= Inter vivos transfer =

Gift made during the giver's lifetime

Inter vivos transfer (from Latin inter vivos, "between the living") is a gift of money or property made by one living person to another, as opposed to a testamentary transfer, which takes effect only on the giver's death. The concept exists across the world's legal systems, but the formalities that make such a gift valid, and how far it can later be revoked, differ considerably among the common-law, civil-law, Islamic, and Chinese legal traditions.

Inter vivos gifts are widely used in estate planning to reduce the tax charged on an estate, though their tax treatment varies from country to country. Gifts from parents to adult children are also a major channel of intergenerational wealth transfer, and are studied in the economics of the family for what they reveal about family motives and wealth inequality.

== General features ==
An inter vivos transfer, or lifetime gift, is a gratuitous transfer of property from a living donor to a donee, distinguished from a sale, which is made for consideration, and from a testamentary gift, which takes effect only at the donor's death. A gift generally requires the donee's acceptance and, once complete, cannot ordinarily be revoked, although the formalities needed to complete it, and the point at which it becomes irrevocable, vary between legal systems.
== Formation by legal tradition ==
The rules for making a valid gift depend on the legal tradition in force: common law in the United States, the United Kingdom, and much of the Commonwealth; civil law across continental Europe, Latin America, and the US state of Louisiana; Islamic and Hindu personal law in parts of the Muslim world and in India; and China under its Civil Code.

=== Common law ===
At common law a valid gift requires donative intent, delivery of the property (actual, constructive, or symbolic), and acceptance by the donee.

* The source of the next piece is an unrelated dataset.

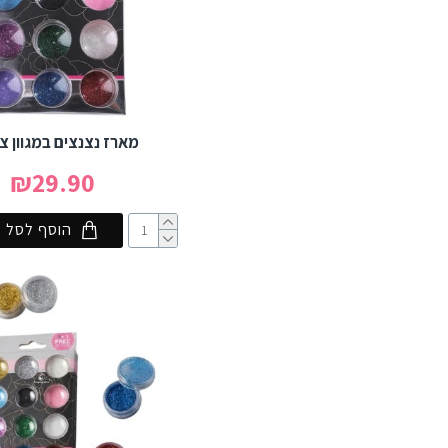
מארז נצנצים במגוון צ
₪29.90
הוסף לסל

A gift causa mortis, or deathbed gift, is an exception: made in expectation of death, it remains revocable until the donor dies and is limited to personal property.

=== Civil law ===
In civil law systems a gift generally must be made in a formal act before a notary, a requirement descending from Roman law. Under the Louisiana Civil Code, for example, a donation inter vivos must be made by authentic act before a notary on penalty of nullity, though a manual gift of a movable may pass by delivery alone.

=== Islamic law ===
In Islamic law a lifetime gift is a hiba, an immediate and unconditional transfer of ownership of existing property made without consideration, valid on a declaration by the donor, acceptance by the donee, and delivery of possession. A hiba may be revoked before possession passes but generally not after. Whether a parent may use hiba to favour some children over others is debated, with many jurists holding that gifts to children should be made fairly.

=== Hindu law ===
In India, gifts by Hindus are governed by the Transfer of Property Act 1882 rather than by a separate religious law. Under the Act, a gift is a voluntary transfer of existing property without consideration, accepted during the donor's lifetime. A gift of immovable property must be made by a registered instrument attested by two witnesses, and one of movable property by such an instrument or by delivery.

=== Chinese law ===
Under the Civil Code of the People's Republic of China (2020) an inter vivos gift is a gift contract, by which a donor transfers property to a donee without consideration. The donor may revoke it before the property's rights pass to the donee, unless the contract is notarized or serves a public or moral purpose such as disaster relief. After transfer, revocation is limited to statutory cases, such as serious harm to the donor by the donee.

== Taxation ==
The tax treatment of a lifetime gift varies considerably from one country to another.
=== United States ===
In the United States a lifetime gift reduces the estate tax, because gifted property and its later appreciation leave the taxable estate. The gift tax, reenacted in 1932, has since 1976 been unified with the estate tax, and lifetime gifts are added back to it. A per-donee annual exclusion and transfers between spouses are exempt, while gifts that skip a generation face a generation-skipping transfer tax. A gift may be made outright or through an inter vivos trust, as distinct from a testamentary trust made by will, but the donor must surrender control for the property to leave the estate.

=== United Kingdom, Canada and Australia ===
In the United Kingdom, a gift is a "potentially exempt transfer" that escapes inheritance tax if the donor survives seven years, but falls back into the estate if not, the seven-year rule. Neither Canada nor Australia levies a gift tax. Each instead taxes the capital gain when an appreciated asset is given away, treating it as a disposal at fair market value. Australia abolished its own death duties in 1979.

== Economic research ==
In the economics of the family, studied mostly with United States data, inter vivos transfers are thought to make up at least a third of intergenerational transfers, though only about a fifth of households ever receive one. Such gifts often help a recipient buy a home, clear debt, or fund education, and in the United Kingdom parental housing help is nicknamed the "Bank of Mum and Dad". Unlike bequests, which are usually divided equally among children, inter vivos transfers are frequently unequal.

Whether they arise from altruism (giving more to poorer children) or exchange (payment for a child's care) is debated. Empirical work tends to favour exchange, though Stark and Zhang argued that equally altruistic parents may rationally give more to a higher-earning child. Inter vivos gifts are also studied as a factor in wealth inequality.